• [TEXTO DA PÁGINA]:
Walter Raleigh e Florbela Espanca
Walter Raleigh, o grande herói britânico, escreveu uma poesia-epitáfio pouco antes de ser decapitado a machadadas, a qual tive a ousadia de traduzir:
Assim é o Tempo, que toma com desdém
Juventude e alegria, as coisas que a gente tem,
E nos retribui, sim, mas com velhice e poeira;
Ele, o cujo, na morada escura e derradeira,
Perdido nosso rumo e sem nenhum caminho,
Vai calando nossa história de mansinho:
Mas da terra, da sepultura e do pó, em meio,
A mim o Senhor me resgatará, eu creio.
Uma certeza que me acompanha existência afora, nem sei exatamente por quê, é a de que todo mundo acaba fazendo alguma poesia, mesmo que seja umazinha só, mirrada e despretensiosa. Talvez, assim como Raleigh, na hora da morte. Serei uma exceção a essa regra, eis o que eu pensava, pois sempre estive certo de que não tenho nenhuma afirmação abrangente a fazer, nem para os amigos, nem sobretudo para a humanidade.

Registros de origem:
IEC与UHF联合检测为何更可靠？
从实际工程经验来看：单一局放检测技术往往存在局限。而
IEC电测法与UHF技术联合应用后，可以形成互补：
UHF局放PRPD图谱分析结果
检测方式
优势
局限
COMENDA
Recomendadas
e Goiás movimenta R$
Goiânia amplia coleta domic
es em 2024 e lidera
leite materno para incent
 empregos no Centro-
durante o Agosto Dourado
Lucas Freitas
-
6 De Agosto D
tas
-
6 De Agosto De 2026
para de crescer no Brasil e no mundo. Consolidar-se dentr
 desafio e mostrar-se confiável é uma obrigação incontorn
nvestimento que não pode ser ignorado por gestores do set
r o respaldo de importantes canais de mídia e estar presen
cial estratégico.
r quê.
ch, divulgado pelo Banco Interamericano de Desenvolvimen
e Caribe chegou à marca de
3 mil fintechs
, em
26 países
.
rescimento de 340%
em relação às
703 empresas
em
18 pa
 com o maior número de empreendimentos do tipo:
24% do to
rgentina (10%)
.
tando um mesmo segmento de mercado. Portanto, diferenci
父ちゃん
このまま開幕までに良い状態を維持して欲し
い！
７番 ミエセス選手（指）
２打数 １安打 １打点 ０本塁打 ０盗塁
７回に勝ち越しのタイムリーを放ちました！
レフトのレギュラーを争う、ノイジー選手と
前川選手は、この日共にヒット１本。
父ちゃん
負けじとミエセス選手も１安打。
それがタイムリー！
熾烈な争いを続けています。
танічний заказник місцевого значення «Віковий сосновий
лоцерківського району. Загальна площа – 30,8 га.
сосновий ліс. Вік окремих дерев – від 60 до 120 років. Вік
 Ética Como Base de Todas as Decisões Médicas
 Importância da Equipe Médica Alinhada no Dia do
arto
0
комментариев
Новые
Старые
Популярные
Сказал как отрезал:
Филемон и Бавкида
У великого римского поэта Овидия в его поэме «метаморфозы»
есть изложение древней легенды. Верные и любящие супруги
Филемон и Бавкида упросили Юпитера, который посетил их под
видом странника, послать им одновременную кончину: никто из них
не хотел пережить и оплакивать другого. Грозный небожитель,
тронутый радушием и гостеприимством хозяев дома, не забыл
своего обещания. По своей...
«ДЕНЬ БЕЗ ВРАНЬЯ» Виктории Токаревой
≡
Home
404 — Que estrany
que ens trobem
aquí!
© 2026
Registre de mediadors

• [INSTRUÇÕES DOS EXERCÍCIOS]:
(a) Segundo o texto sobre Walter Raleigh, em que momento ele escreveu sua poesia-epitáfio?
(b) Transcreva do texto sobre Walter Raleigh o trecho que vai de "Walter Raleigh e" até "resgatará, eu creio.", inclusive.
Baseie-se somente no texto sobre Walter Raleigh, sem consultar os dados.

• [RESPOSTAS DAS TAREFAS]:
(a) Pouco antes de ser decapitado a machadadas.

(b)
Walter Raleigh e Florbela Espanca
Walter Raleigh, o grande herói britânico, escreveu uma poesia-epitáfio pouco antes de ser decapitado a machadadas, a qual tive a ousadia de traduzir:
Assim é o Tempo, que toma com desdém
Juventude e alegria, as coisas que a gente tem,
E nos retribui, sim, mas com velhice e poeira;
Ele, o cujo, na morada escura e derradeira,
Perdido nosso rumo e sem nenhum caminho,
Vai calando nossa história de mansinho:
Mas da terra, da sepultura e do pó, em meio,
A mim o Senhor me resgatará, eu creio.